La vérité est que Sihem Nemsia est dans l'embarras et se trouve entre le marteau et l'enclume. Elle a d'un côté un président de la République, adepte de la théorie du complot et de l'autre une opinion publique qui réclame son droit de connaitre la vérité. Elle a d'un côté un président qui s'est accaparé tous les pouvoirs et refuse tout dialogue avec les organisations et les partis et de l'autre un FMI qui exige un consensus global de tous les acteurs tunisiens. Qu'en est-il réellement ? Des sources haut placées au ministère français des Affaires étrangères ont indiqué à Business News qu'Emmanuel Moulin est venu en Tunisie avec sa double casquette et qu'il a eu des rencontres avec Mme Nemsia et la cheffe du gouvernement Najla Bouden.

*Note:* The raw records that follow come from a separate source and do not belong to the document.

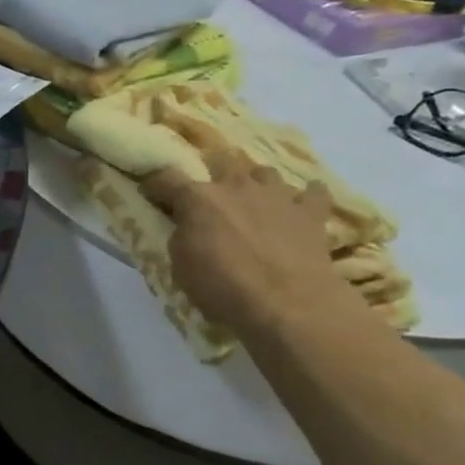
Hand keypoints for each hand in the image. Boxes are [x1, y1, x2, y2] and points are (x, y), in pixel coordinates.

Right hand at [141, 145, 354, 335]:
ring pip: (264, 172)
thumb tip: (187, 226)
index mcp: (198, 199)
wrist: (288, 304)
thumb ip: (181, 237)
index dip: (156, 184)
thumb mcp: (181, 266)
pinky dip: (305, 197)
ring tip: (255, 201)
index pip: (166, 177)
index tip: (152, 193)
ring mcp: (277, 194)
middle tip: (212, 196)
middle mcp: (236, 186)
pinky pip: (312, 192)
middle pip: (221, 160)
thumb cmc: (222, 288)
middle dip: (214, 172)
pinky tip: (300, 208)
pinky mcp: (311, 211)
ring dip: (257, 183)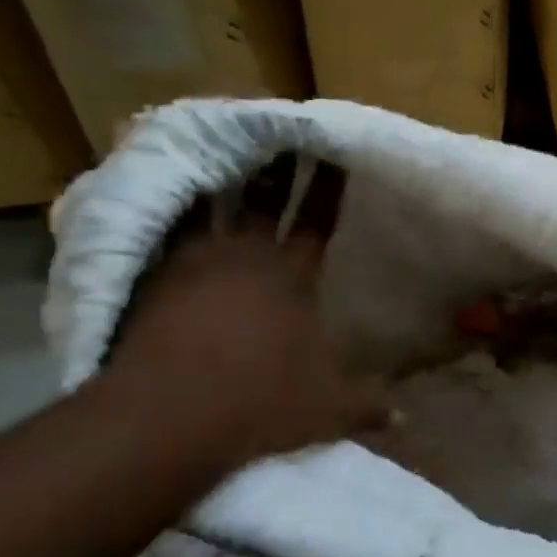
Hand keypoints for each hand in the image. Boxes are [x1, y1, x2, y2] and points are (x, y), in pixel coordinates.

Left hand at [104, 154, 391, 473]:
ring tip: (218, 149)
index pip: (318, 220)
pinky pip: (163, 232)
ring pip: (210, 206)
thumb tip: (406, 423)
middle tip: (280, 134)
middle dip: (277, 166)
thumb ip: (368, 407)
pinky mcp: (150, 278)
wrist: (168, 416)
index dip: (329, 187)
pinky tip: (165, 202)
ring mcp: (193, 263)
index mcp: (293, 276)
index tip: (334, 153)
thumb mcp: (328, 409)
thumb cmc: (261, 401)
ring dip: (219, 179)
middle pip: (264, 199)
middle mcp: (246, 257)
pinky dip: (170, 213)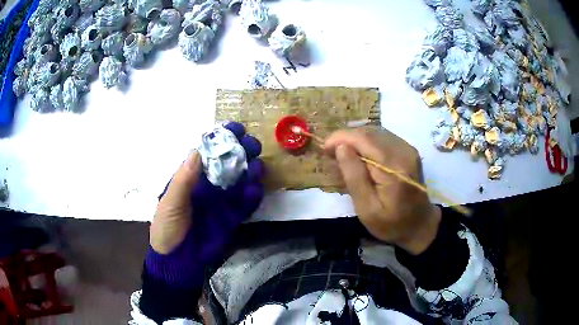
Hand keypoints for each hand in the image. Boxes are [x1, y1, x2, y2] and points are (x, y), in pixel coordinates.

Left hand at [146, 122, 264, 287]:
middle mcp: (209, 185)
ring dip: (251, 172)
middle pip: (228, 163)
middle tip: (252, 146)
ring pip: (240, 181)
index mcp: (192, 178)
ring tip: (257, 167)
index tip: (235, 130)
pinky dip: (253, 196)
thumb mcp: (170, 203)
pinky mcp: (232, 218)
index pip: (208, 153)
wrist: (177, 261)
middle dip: (241, 152)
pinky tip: (256, 190)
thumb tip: (197, 151)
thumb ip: (184, 180)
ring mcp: (222, 201)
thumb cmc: (168, 228)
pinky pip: (245, 204)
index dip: (221, 140)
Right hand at [324, 127, 440, 254]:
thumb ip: (354, 177)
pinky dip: (367, 142)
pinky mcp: (408, 150)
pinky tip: (360, 155)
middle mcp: (403, 151)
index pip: (363, 139)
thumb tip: (341, 148)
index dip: (341, 138)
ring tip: (343, 154)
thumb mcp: (367, 208)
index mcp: (394, 166)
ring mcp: (408, 148)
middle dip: (346, 138)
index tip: (324, 148)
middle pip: (369, 132)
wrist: (420, 225)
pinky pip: (383, 137)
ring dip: (356, 139)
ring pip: (375, 132)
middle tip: (330, 153)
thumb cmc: (391, 223)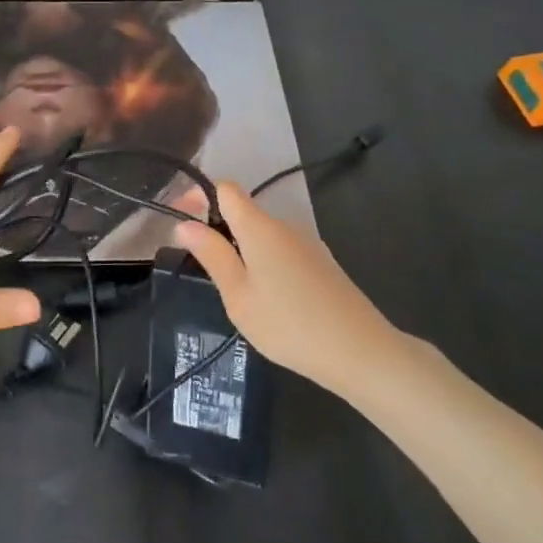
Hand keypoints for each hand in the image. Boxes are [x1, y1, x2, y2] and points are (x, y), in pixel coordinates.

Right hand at [175, 182, 407, 398]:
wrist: (362, 353)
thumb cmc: (290, 325)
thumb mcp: (239, 295)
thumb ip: (212, 255)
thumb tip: (185, 224)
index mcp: (260, 227)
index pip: (226, 188)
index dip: (199, 196)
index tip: (181, 220)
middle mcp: (285, 226)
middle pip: (243, 212)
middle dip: (217, 228)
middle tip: (200, 265)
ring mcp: (307, 245)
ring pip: (262, 235)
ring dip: (240, 249)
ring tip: (232, 289)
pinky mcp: (322, 265)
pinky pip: (281, 251)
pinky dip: (263, 263)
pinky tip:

La Tunisie demande une double aide aux Français. Celle de l'assister techniquement dans le dossier, comme l'a affirmé Mme Nemsia, mais aussi l'appui français pour que ce dossier soit validé. Il s'agit, en somme, d'une demande de lobbying. Mais pas seulement, car le plan B de Najla Bouden (et de Sihem Nemsia) est de faire appel au club de Paris au cas où le dossier ne serait pas validé. Les deux dames savent parfaitement que la Tunisie n'a pas d'assemblée et qu'il leur est fort difficile d'obtenir l'appui des organisations tunisiennes, elles se doivent donc de penser, dès maintenant, à une alternative. Que va faire la France après cet appel au secours ? Au Quai d'Orsay, il y a une sorte de scepticisme. Il ne faut pas lâcher la Tunisie, bien sûr, mais on n'accepte pas encore qu'il n'y ait pas d'institutions (sous-entendu d'assemblée). Le dossier Tunisie est maintenant entre les mains d'Emmanuel Moulin, mais la décision d'aider (ou pas) le pays ne lui revient pas à lui tout seul. C'est au président français Emmanuel Macron de trancher et ce en pleine campagne électorale. Ce dernier, au cours d'un entretien téléphonique avec Kaïs Saïed le 22 janvier, a réitéré la prédisposition de son pays à soutenir économiquement la Tunisie, soulignant sa compréhension des difficultés et enjeux auxquels doit répondre le pays. Aidera-t-il pour autant un président qui commande tout seul, qui lui ment ouvertement et qui refuse tout dialogue avec les composantes de la société ? Acceptera-t-il d'endosser la lourde responsabilité d'être celui qui a poussé la Tunisie à entreprendre des mesures douloureuses et une politique d'austérité ? Rien n'est moins sûr.